Pero no todas las actividades eran ajedrecísticas en el Círculo Universitario, ya conté de una, el fútbol. Pero después de los torneos y los desafíos de ajedrez, ya sobre la media noche, pasábamos a otros juegos, bastante “culturales”. Unos reñidísimos “tutti-frutti”, con los temas más rocambolescos y arduos,  donde la invención y la discusión posterior eran tan o más importantes que el juego mismo, y también jugábamos al personaje, a las películas, al truco, etc. Ustedes dirán: unos boludos. Pero la verdad era que habíamos llegado a un alto grado de sofisticación y dificultad en estos juegos, constituyéndose en verdaderos desafíos de ingenio, y por supuesto, muy divertidos, y se extendían a veces a grito pelado hasta la madrugada. Los que no se divertían tanto eran los vecinos, quienes  más de una vez protestaron,  escribieron cartas a la administración, hicieron denuncias a la policía, etc.  El resultado es que fuimos desalojados. El alma máter del club, un aficionado de nombre Walter Latorre, un vocacional, quien no era un buen jugador, pero sí un apasionado del “juego ciencia”, comenzó entonces su peregrinaje por distintos clubes de residentes o de  gremios, llevando a cuestas todo el material, pasando las de Caín para mantener a flote la institución. Creo que en eso le sorprendió la muerte. Ya eran épocas mucho más difíciles. La barra fuerte se había disgregado, algunos se habían distanciado por razones profesionales, otros habían emigrado por motivos económicos o políticos, y hasta hubo un par de desaparecidos entre los que otrora frecuentaban la vieja sala del Palacio Díaz: el Prof. Carlos Cabezudo y Franklin Pfeffer, dos seres bondadosos y honestos, víctimas de la insanía represiva de  los setenta, quizás por eso mismo, por  su falta de maldad.

Lo cierto es que a la muerte de Latorre el Círculo Universitario de Ajedrez desapareció. Los juegos, los relojes, los libros y hasta algunos muebles se repartieron entre otros clubes e instituciones y así se perdió el esfuerzo de toda una vida de aquel hombre generoso y desinteresado. Siempre lo sentí como una gran injusticia.
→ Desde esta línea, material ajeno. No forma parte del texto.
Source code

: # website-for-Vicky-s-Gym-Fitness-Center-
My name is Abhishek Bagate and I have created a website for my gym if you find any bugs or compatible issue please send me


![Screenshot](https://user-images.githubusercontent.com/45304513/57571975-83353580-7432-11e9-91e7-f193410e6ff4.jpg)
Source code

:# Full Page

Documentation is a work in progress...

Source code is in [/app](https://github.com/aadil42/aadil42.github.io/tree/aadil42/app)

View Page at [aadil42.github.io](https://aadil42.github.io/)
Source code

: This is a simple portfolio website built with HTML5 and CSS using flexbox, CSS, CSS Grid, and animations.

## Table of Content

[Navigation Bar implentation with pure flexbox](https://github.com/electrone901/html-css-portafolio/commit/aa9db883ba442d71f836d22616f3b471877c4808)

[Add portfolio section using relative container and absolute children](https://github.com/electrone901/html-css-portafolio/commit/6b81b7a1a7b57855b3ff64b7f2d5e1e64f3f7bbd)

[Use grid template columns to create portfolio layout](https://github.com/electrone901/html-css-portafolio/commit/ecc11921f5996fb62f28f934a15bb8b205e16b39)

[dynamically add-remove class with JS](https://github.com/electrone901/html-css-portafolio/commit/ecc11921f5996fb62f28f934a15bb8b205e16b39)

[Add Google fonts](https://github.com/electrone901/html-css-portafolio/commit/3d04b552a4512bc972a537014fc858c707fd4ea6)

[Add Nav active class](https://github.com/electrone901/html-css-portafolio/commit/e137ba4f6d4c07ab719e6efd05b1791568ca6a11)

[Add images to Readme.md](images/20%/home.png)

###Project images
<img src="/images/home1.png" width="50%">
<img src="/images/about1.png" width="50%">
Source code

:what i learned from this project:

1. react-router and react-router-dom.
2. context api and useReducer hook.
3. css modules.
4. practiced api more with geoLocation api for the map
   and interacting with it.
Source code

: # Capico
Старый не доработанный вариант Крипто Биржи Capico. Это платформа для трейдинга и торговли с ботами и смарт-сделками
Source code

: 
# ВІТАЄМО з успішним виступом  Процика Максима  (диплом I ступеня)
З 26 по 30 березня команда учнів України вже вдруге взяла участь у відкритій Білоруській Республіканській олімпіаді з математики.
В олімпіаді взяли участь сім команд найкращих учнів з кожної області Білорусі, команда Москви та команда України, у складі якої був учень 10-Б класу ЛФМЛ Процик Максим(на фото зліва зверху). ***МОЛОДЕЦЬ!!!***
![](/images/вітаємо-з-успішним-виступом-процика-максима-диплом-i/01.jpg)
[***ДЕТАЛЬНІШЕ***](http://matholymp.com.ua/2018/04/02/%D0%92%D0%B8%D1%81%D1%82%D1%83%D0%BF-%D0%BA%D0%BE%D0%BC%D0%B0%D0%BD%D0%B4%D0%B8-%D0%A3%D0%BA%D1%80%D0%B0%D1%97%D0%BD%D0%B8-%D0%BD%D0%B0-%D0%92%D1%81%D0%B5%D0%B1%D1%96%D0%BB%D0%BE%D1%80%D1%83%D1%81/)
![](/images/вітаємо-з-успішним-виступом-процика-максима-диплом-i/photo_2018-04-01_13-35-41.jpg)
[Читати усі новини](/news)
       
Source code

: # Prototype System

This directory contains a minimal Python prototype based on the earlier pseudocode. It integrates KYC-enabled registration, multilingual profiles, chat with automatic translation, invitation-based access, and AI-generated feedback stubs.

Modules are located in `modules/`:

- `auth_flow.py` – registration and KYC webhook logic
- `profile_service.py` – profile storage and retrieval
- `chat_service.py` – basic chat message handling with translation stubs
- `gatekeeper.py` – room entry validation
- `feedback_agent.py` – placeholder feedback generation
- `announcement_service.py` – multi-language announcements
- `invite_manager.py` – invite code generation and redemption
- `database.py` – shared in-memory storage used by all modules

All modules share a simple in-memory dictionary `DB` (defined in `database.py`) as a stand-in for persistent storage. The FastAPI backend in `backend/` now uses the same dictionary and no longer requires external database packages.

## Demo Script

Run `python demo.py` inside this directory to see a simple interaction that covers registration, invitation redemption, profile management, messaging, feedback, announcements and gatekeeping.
Ojalá estas líneas sirvan para traerlo a la memoria de alguno que como yo lo haya conocido, aunque para ello deba andar con unas cuantas décadas encima.

Como insinúa el título, estos son recuerdos, recuerdos personales. Perdón si esperaban otra cosa. ¿Son interesantes para alguien estas páginas, este desordenado relato nostalgioso? No lo sé, espero que sí, y si no, sepan leer con indulgencia las memorias de alguien que ya empieza a hacer el recuento, a tratar de rescatar algunas cosas que se irán enterrando inexorablemente junto con quienes las vivimos.

Como cuando empecé a conocer un poco más de lo bueno y lo malo de la vida; cuando jugué mi primer torneo de ajedrez;  cuando me hice hincha de Defensor.